[Opening RECORD EXTRACTS section]

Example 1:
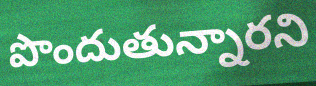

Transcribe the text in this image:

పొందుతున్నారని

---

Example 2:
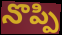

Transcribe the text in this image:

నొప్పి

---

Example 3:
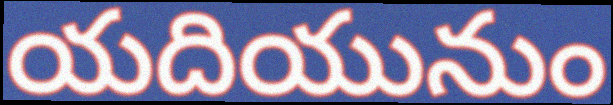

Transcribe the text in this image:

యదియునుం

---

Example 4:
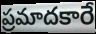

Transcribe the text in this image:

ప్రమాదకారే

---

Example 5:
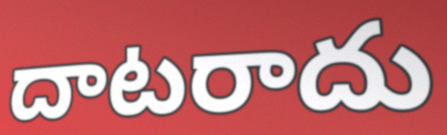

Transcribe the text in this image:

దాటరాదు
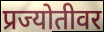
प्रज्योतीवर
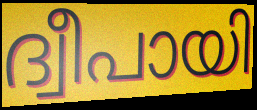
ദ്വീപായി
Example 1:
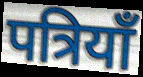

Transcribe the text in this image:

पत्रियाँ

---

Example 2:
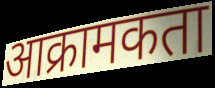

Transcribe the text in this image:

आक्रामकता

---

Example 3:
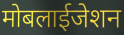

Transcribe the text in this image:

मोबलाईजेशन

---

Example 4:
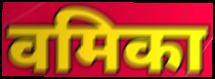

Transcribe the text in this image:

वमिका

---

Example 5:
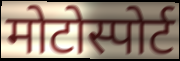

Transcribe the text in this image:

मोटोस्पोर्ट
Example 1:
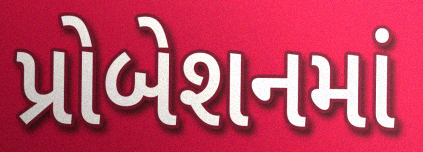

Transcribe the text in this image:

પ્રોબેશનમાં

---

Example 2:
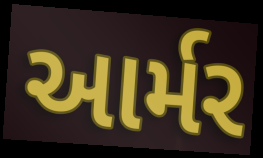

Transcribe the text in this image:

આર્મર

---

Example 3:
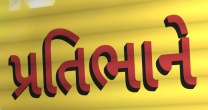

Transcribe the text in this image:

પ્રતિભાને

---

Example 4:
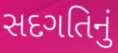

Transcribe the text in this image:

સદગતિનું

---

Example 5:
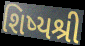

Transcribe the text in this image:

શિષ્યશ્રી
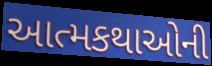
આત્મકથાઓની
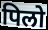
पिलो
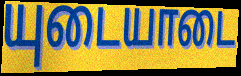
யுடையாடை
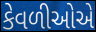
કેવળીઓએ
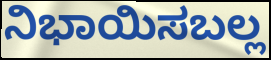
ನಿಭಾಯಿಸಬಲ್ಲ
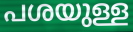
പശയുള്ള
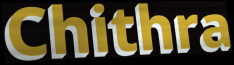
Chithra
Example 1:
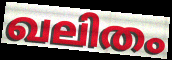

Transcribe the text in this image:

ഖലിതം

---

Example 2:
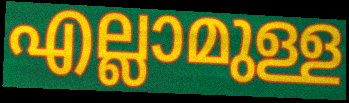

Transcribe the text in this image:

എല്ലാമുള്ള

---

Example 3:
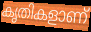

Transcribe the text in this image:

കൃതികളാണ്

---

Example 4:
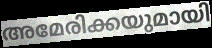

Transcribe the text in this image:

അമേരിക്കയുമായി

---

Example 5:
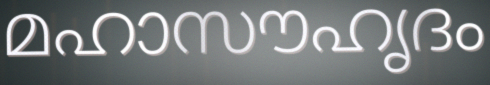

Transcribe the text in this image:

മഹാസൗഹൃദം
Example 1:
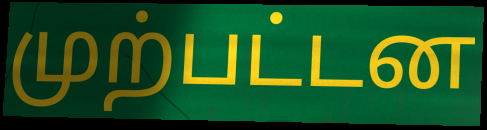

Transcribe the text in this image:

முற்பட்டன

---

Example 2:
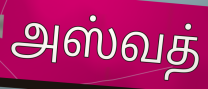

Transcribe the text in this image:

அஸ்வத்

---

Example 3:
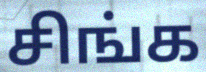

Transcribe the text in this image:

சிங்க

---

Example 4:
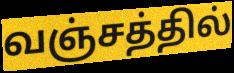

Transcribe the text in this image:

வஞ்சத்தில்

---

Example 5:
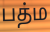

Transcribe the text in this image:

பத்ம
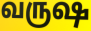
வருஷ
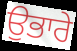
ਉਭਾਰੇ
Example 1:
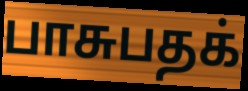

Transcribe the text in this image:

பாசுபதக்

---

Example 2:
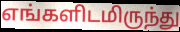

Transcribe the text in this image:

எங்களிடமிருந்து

[Closing RECORD EXTRACTS section]

> [ASSIGNED TASK] None of the pictures belong in the copy; transcribe the rest of the data exactly.

> [ANSWER TO THIS PROBLEM]
Example 1:

Transcribe the text in this image:

పొందుతున్నారని

---

Example 2:

Transcribe the text in this image:

నొప్పి

---

Example 3:

Transcribe the text in this image:

యదియునుం

---

Example 4:

Transcribe the text in this image:

ప్రమాదకారే

---

Example 5:

Transcribe the text in this image:

దాటరాదు
प्रज्योतीवर
ദ്വീപായി
Example 1:

Transcribe the text in this image:

पत्रियाँ

---

Example 2:

Transcribe the text in this image:

आक्रामकता

---

Example 3:

Transcribe the text in this image:

मोबलाईजेशन

---

Example 4:

Transcribe the text in this image:

वमिका

---

Example 5:

Transcribe the text in this image:

मोटोस्पोर्ट
Example 1:

Transcribe the text in this image:

પ્રોબેશનમાં

---

Example 2:

Transcribe the text in this image:

આર્મર

---

Example 3:

Transcribe the text in this image:

પ્રતિભાને

---

Example 4:

Transcribe the text in this image:

સદગતિનું

---

Example 5:

Transcribe the text in this image:

શિષ્યશ્રી
આત્મકથાઓની
पिलो
யுடையாடை
કેવળીઓએ
ನಿಭಾಯಿಸಬಲ್ಲ
പശയുള്ള
Chithra
Example 1:

Transcribe the text in this image:

ഖലിതം

---

Example 2:

Transcribe the text in this image:

എല്ലാമുള്ള

---

Example 3:

Transcribe the text in this image:

കൃതികളാണ്

---

Example 4:

Transcribe the text in this image:

അമേരിക്കയുമായി

---

Example 5:

Transcribe the text in this image:

മഹാസൗഹൃദം
Example 1:

Transcribe the text in this image:

முற்பட்டன

---

Example 2:

Transcribe the text in this image:

அஸ்வத்

---

Example 3:

Transcribe the text in this image:

சிங்க

---

Example 4:

Transcribe the text in this image:

வஞ்சத்தில்

---

Example 5:

Transcribe the text in this image:

பத்ம
வருஷ
ਉਭਾਰੇ
Example 1:

Transcribe the text in this image:

பாசுபதக்

---

Example 2:

Transcribe the text in this image:

எங்களிடமிருந்து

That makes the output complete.